On Friday, 13 February, administrators were called in to Kingsbarn Equestrian Centre, near Glasgow. The following day, horse feed merchants, who had not been paid, collected their stock — prompting press reports that the horses were left without food.

But centre manager Debbie McCormack told H&H the welfare of Kingsbarn’s 65 horses was never in danger.

“Suppliers did come up to remove stock but we had some emergency supplies and administrators made arrangements for horse feed, hay and bedding to be delivered early Monday morning,” she said.

“If their welfare was in danger I would have paid from my own pocket — the horses come first.”

The Times reported that an “emergency operation” had started to rescue “scores of horses left without food”.

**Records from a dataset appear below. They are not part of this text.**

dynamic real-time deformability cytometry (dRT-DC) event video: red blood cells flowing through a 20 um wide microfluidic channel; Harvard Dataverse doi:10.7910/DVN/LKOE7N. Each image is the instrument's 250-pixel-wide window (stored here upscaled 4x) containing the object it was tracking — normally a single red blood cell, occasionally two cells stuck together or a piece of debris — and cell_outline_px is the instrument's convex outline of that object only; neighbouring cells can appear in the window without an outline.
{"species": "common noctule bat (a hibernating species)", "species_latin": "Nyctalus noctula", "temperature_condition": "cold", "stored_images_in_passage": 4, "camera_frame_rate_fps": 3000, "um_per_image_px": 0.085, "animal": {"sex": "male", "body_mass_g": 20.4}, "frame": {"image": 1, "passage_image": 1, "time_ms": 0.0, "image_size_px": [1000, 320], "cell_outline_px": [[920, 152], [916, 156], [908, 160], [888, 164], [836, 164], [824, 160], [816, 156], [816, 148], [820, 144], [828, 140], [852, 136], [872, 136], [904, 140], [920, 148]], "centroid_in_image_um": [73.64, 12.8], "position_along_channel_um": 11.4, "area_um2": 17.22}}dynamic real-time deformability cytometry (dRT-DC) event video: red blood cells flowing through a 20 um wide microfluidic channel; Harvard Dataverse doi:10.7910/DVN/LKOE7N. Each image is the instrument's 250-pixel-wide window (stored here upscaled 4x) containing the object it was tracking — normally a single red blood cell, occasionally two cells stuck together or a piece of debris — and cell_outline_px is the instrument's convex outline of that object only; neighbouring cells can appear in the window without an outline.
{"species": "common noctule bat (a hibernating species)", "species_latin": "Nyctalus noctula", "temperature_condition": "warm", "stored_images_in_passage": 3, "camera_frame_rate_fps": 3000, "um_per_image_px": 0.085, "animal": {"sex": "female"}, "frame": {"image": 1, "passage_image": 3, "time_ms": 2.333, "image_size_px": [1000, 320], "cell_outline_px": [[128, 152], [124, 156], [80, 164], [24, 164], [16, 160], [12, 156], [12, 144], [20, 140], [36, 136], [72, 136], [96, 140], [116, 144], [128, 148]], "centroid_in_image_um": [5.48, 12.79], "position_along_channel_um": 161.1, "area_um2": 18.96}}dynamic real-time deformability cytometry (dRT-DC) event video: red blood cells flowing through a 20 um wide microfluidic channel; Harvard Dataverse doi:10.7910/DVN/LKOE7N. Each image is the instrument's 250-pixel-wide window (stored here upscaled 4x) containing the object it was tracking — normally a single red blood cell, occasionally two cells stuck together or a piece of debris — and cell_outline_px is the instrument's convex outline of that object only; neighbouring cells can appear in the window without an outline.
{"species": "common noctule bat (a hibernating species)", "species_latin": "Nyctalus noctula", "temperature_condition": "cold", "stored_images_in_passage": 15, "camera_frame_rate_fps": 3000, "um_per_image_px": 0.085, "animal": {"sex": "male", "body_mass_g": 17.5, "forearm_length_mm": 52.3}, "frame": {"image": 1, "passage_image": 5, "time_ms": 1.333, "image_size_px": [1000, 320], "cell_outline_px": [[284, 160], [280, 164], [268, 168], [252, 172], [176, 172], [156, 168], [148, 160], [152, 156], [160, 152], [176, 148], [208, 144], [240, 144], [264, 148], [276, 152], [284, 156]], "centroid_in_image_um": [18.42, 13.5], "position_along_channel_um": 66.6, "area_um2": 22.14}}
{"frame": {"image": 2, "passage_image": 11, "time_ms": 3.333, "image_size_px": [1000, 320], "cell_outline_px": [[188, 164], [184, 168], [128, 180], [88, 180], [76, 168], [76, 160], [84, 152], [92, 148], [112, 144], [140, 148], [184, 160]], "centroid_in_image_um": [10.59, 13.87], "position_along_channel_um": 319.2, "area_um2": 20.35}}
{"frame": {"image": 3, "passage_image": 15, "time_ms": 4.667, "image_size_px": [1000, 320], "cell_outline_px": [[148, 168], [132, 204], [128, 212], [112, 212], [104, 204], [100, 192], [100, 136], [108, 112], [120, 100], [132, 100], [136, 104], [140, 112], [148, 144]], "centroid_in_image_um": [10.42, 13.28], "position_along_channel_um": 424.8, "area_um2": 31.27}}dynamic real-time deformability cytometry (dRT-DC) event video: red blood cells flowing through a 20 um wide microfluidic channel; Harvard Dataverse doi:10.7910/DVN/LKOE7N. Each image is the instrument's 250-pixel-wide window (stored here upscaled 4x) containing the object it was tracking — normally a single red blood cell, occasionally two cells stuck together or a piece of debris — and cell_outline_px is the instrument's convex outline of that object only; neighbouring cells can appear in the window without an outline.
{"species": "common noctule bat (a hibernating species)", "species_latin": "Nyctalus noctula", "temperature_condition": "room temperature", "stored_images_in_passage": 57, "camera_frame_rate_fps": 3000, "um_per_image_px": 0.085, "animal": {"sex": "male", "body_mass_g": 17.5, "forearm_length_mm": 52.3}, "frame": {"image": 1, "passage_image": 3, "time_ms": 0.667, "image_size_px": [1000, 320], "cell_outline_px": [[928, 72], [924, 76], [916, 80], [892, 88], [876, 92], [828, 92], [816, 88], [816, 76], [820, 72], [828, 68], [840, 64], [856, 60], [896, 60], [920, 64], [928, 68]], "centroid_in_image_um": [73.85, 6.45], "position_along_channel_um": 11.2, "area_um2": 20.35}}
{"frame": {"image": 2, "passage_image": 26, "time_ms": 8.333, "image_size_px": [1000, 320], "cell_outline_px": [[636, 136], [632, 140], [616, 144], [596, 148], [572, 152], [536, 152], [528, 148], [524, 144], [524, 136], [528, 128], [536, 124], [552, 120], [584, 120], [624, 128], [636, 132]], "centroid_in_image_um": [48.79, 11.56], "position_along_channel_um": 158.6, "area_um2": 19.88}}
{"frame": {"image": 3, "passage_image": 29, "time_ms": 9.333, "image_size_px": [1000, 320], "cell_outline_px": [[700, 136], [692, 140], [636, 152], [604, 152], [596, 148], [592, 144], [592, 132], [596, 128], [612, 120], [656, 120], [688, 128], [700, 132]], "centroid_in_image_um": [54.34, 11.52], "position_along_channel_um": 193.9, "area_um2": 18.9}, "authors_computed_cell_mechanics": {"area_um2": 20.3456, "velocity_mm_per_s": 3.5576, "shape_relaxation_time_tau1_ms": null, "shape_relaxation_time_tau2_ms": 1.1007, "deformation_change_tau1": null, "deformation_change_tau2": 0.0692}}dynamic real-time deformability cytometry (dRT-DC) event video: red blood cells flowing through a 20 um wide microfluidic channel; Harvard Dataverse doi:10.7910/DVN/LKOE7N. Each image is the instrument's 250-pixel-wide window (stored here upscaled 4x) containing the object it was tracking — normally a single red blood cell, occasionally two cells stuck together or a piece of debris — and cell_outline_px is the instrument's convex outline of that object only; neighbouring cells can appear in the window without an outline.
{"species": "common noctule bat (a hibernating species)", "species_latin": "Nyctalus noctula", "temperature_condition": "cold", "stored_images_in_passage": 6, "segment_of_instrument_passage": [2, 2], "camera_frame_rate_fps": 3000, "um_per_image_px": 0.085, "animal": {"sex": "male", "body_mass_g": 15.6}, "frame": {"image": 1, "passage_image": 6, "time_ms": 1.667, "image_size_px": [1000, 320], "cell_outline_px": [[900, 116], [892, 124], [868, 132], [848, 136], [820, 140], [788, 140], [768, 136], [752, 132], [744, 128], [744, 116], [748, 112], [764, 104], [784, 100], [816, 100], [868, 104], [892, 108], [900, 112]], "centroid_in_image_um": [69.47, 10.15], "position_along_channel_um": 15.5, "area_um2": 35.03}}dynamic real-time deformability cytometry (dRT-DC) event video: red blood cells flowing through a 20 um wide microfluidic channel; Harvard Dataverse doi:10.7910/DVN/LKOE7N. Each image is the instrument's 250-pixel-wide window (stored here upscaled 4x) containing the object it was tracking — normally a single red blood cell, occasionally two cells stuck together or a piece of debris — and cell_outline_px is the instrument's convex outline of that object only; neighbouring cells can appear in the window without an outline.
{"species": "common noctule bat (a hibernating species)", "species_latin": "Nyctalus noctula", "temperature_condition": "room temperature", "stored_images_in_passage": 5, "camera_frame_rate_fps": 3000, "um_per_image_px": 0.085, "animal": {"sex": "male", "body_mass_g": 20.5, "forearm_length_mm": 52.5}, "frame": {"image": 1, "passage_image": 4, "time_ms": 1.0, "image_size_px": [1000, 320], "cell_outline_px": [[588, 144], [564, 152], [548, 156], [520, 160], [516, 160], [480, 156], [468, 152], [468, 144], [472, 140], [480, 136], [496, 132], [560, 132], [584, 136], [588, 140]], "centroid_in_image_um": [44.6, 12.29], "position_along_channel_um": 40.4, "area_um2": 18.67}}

But British Horse Society (BHS) Scotland, one of the charities reported to have been called in to help, denied needing to take any action.

“Acting on concern from the public, our welfare officer did visit — but happily help wasn’t necessary,” said development officer Helene Mauchlen.

The Scottish SPCA also visited Kingsbarn last week.

“We have no animal welfare concerns and the administrators have assured us that the horses’ needs will continue to be met,” said chief superintendent Mike Flynn.

The centre cost £10million to build and opened in 2007. The 90-acre site encompasses 165 stables, a riding school, livery yard, training and show centre.

But in less than two years of operation, it has been dogged with problems. Last spring, former manager Ernest Dillon vowed to take legal action against owner Stuart Aitken, for unfair dismissal (news, 6 March 2008). His case was heard in December, and he is awaiting an outcome. And in May, Kinsgbarn suffered a strangles outbreak.

“It would be such a big loss to Scotland for Kingsbarn not to be here,” said Ms McCormack.

“A few staff have been let go, but we are still operating.”

Administrators Tenon Recovery said that “cash flow problems and a lack of available funding” had resulted in the company being placed in administration, but added that it planned to continue trading with a view to obtaining a sale.